» Your instructions
Return, word for word, the stretch of the entries below from the line containing "ابو مریم یروی" through the line containing "السلام) أنّ الإمام".

» Entries shown

+---+

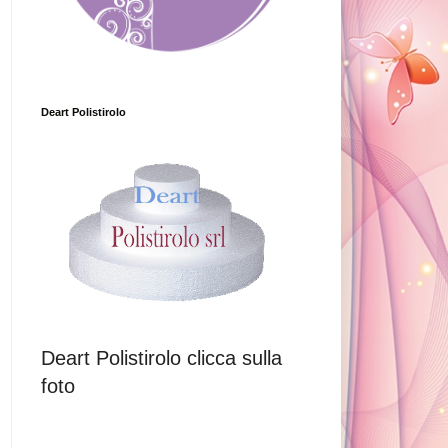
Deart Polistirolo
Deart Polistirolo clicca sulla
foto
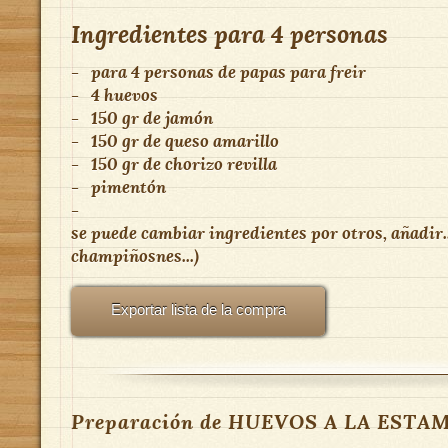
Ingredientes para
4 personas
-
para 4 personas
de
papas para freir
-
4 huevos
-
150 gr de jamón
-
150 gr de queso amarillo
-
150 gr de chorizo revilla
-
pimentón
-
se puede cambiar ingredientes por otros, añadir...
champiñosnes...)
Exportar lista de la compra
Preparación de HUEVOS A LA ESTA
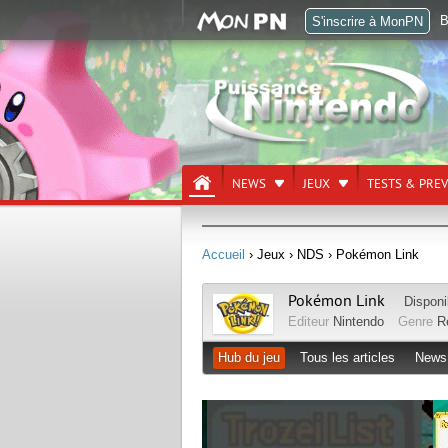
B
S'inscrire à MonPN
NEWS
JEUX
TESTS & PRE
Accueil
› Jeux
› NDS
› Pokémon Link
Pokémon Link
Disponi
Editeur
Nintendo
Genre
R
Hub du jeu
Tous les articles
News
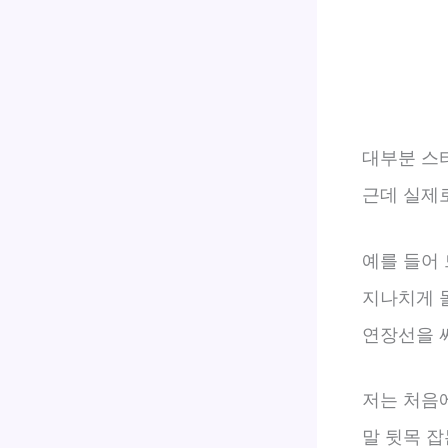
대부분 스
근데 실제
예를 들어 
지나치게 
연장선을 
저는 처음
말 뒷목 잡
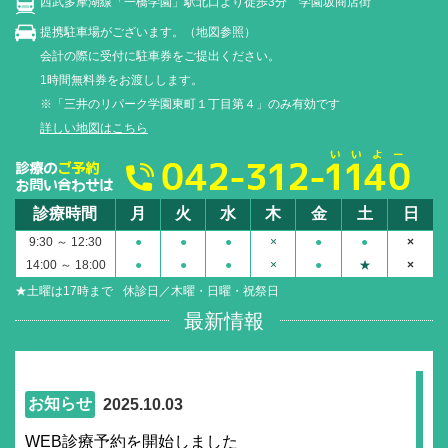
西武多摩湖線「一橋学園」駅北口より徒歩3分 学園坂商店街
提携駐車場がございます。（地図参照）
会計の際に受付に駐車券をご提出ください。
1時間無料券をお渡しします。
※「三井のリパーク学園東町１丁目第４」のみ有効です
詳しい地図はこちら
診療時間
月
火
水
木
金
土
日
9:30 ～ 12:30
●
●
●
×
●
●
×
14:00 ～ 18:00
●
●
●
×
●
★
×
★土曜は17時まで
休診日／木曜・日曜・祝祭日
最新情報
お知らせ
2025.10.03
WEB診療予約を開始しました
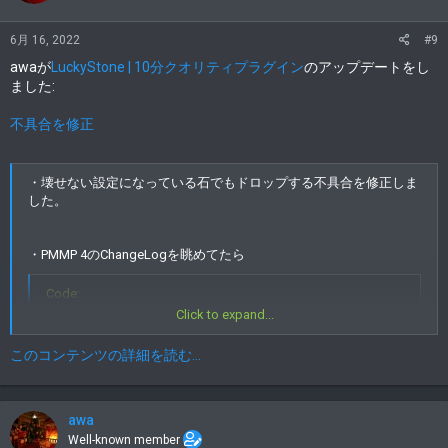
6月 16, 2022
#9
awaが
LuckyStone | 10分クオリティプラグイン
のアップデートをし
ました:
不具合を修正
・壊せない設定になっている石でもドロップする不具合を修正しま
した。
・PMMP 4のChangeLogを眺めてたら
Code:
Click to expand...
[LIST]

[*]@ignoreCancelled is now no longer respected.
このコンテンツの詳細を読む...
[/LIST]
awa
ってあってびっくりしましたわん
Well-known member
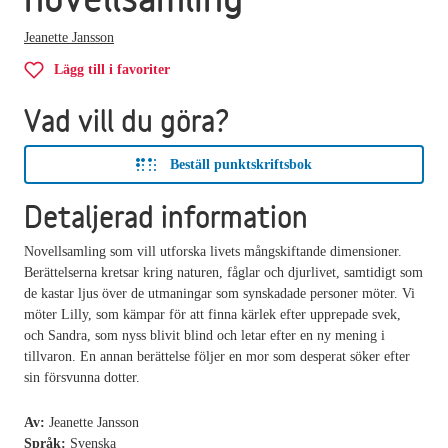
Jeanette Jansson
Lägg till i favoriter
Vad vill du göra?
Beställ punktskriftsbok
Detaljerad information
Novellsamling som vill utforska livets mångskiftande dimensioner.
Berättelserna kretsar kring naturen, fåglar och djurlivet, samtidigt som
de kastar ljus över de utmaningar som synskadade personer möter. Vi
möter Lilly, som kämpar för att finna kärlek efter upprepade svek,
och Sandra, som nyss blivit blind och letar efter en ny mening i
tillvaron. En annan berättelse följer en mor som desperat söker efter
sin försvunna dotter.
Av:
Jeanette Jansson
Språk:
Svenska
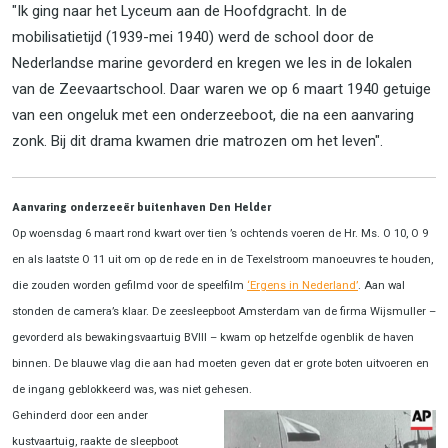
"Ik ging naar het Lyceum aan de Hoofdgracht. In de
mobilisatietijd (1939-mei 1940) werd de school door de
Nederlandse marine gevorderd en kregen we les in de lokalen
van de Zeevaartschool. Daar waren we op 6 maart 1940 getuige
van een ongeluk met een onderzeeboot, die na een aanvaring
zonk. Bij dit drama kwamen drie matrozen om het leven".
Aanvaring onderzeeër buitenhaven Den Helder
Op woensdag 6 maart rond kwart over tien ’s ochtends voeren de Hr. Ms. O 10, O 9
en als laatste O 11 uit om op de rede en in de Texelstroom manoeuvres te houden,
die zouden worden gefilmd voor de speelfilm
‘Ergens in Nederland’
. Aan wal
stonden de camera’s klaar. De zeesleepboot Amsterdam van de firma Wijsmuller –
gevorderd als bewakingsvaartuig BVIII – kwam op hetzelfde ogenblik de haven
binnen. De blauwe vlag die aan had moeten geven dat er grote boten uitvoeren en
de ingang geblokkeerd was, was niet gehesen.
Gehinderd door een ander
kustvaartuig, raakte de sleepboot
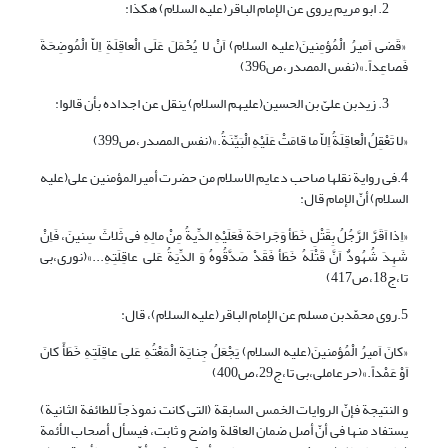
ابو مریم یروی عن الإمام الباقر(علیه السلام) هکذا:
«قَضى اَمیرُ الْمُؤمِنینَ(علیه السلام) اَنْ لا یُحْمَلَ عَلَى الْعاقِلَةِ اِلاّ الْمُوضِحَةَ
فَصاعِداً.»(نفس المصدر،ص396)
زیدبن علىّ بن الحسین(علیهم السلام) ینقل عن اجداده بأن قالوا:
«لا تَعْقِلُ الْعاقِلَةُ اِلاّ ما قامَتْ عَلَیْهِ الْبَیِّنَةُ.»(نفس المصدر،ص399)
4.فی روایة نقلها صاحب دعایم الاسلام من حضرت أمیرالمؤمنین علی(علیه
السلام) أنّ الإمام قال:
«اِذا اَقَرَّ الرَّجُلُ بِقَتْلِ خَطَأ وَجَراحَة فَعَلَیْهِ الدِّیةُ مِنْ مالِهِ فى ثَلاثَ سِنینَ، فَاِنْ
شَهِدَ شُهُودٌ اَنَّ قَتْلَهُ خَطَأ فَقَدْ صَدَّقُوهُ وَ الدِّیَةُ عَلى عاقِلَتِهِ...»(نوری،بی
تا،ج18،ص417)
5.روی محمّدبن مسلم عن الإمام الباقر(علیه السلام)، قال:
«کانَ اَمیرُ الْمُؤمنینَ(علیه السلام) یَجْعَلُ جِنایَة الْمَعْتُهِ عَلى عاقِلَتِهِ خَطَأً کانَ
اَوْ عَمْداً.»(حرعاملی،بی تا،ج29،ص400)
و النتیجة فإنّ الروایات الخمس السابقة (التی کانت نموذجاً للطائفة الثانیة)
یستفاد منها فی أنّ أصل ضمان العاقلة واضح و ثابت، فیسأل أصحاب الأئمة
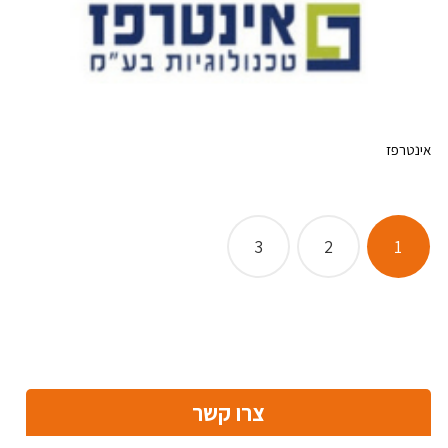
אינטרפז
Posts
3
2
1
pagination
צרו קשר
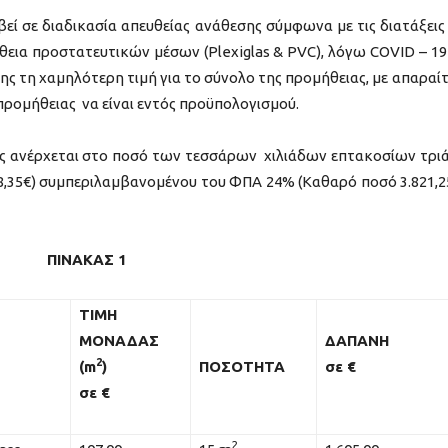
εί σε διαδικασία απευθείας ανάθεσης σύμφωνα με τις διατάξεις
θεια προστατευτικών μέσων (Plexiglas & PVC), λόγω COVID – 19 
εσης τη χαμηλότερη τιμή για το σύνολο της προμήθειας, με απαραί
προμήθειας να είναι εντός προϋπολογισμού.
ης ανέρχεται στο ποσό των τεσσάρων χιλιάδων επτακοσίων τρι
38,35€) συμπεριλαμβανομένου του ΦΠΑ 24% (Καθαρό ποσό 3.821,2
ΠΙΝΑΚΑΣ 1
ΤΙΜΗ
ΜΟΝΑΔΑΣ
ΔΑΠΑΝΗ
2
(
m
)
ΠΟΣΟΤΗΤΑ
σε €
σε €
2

+---+

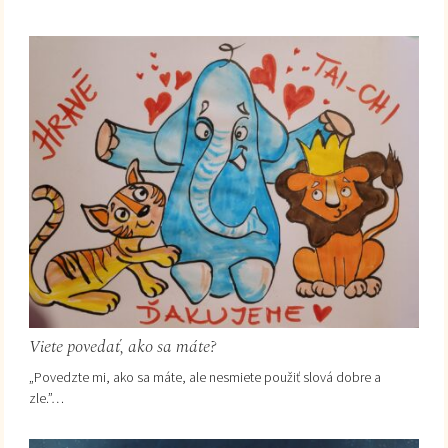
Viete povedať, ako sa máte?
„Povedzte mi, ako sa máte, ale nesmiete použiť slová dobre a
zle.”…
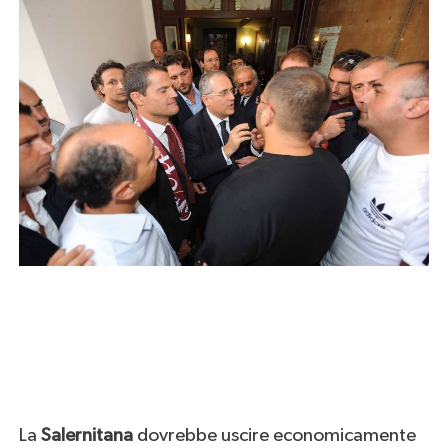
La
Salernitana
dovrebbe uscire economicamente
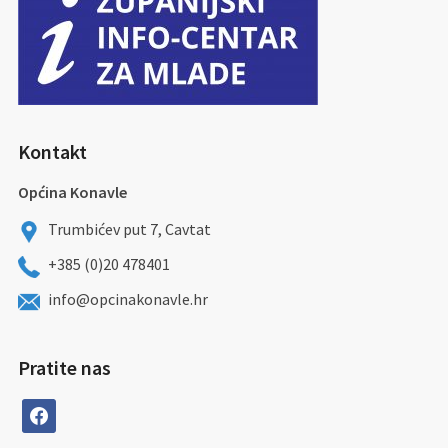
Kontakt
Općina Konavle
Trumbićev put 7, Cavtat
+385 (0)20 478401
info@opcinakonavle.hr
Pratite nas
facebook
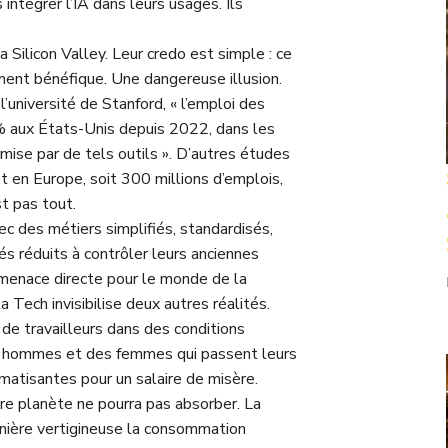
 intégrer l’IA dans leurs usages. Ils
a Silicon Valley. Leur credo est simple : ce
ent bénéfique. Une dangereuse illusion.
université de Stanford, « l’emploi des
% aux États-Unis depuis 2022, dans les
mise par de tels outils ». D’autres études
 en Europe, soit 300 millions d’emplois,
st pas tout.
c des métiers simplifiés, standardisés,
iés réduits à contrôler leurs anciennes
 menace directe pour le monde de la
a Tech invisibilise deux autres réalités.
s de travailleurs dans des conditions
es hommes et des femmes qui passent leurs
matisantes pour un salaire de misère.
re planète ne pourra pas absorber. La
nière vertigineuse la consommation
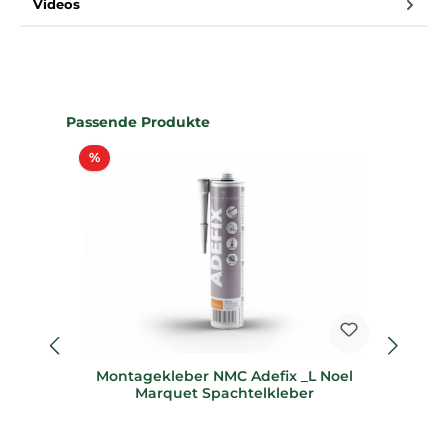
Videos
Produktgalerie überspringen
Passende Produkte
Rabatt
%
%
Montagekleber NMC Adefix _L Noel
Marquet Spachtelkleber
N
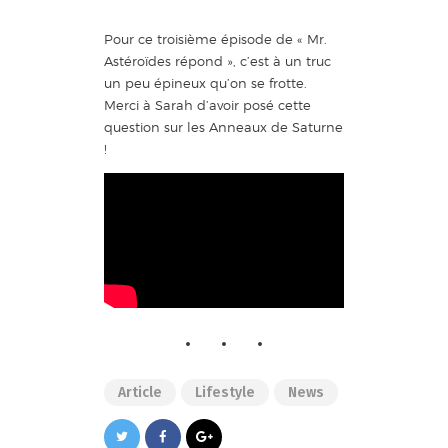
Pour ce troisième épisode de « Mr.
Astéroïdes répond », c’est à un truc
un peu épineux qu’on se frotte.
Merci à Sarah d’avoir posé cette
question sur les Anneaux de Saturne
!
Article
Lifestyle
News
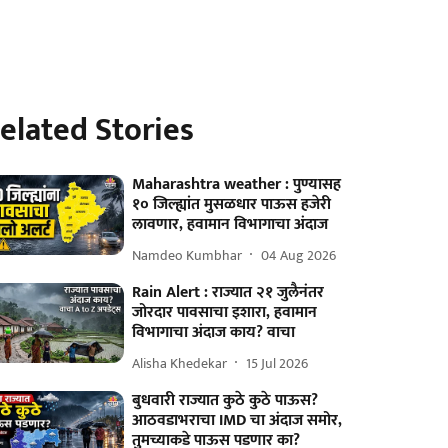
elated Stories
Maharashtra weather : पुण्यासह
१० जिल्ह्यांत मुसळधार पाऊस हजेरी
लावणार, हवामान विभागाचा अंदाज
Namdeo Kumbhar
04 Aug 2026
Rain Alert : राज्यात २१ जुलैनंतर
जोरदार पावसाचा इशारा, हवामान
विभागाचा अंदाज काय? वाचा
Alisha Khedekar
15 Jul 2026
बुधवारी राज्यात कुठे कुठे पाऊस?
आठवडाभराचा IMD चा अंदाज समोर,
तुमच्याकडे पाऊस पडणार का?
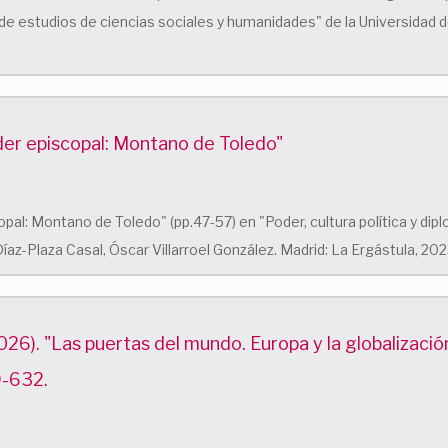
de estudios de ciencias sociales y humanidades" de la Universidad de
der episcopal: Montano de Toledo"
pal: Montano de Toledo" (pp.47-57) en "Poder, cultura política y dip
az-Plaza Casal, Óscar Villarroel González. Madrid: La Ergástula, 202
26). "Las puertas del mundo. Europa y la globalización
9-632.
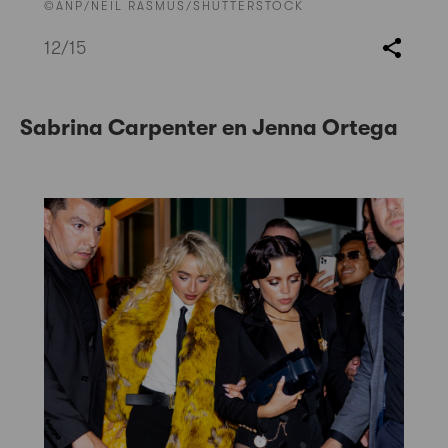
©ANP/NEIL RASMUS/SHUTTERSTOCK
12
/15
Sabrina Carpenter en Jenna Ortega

+---+

» Solution
ابو مریم یروی عن الإمام الباقر(علیه السلام) هکذا:
«قَضى اَمیرُ الْمُؤمِنینَ(علیه السلام) اَنْ لا یُحْمَلَ عَلَى الْعاقِلَةِ اِلاّ الْمُوضِحَةَ
فَصاعِداً.»(نفس المصدر،ص396)
زیدبن علىّ بن الحسین(علیهم السلام) ینقل عن اجداده بأن قالوا:
«لا تَعْقِلُ الْعاقِلَةُ اِلاّ ما قامَتْ عَلَیْهِ الْبَیِّنَةُ.»(نفس المصدر،ص399)
4.فی روایة نقلها صاحب دعایم الاسلام من حضرت أمیرالمؤمنین علی(علیه
السلام) أنّ الإمام قال:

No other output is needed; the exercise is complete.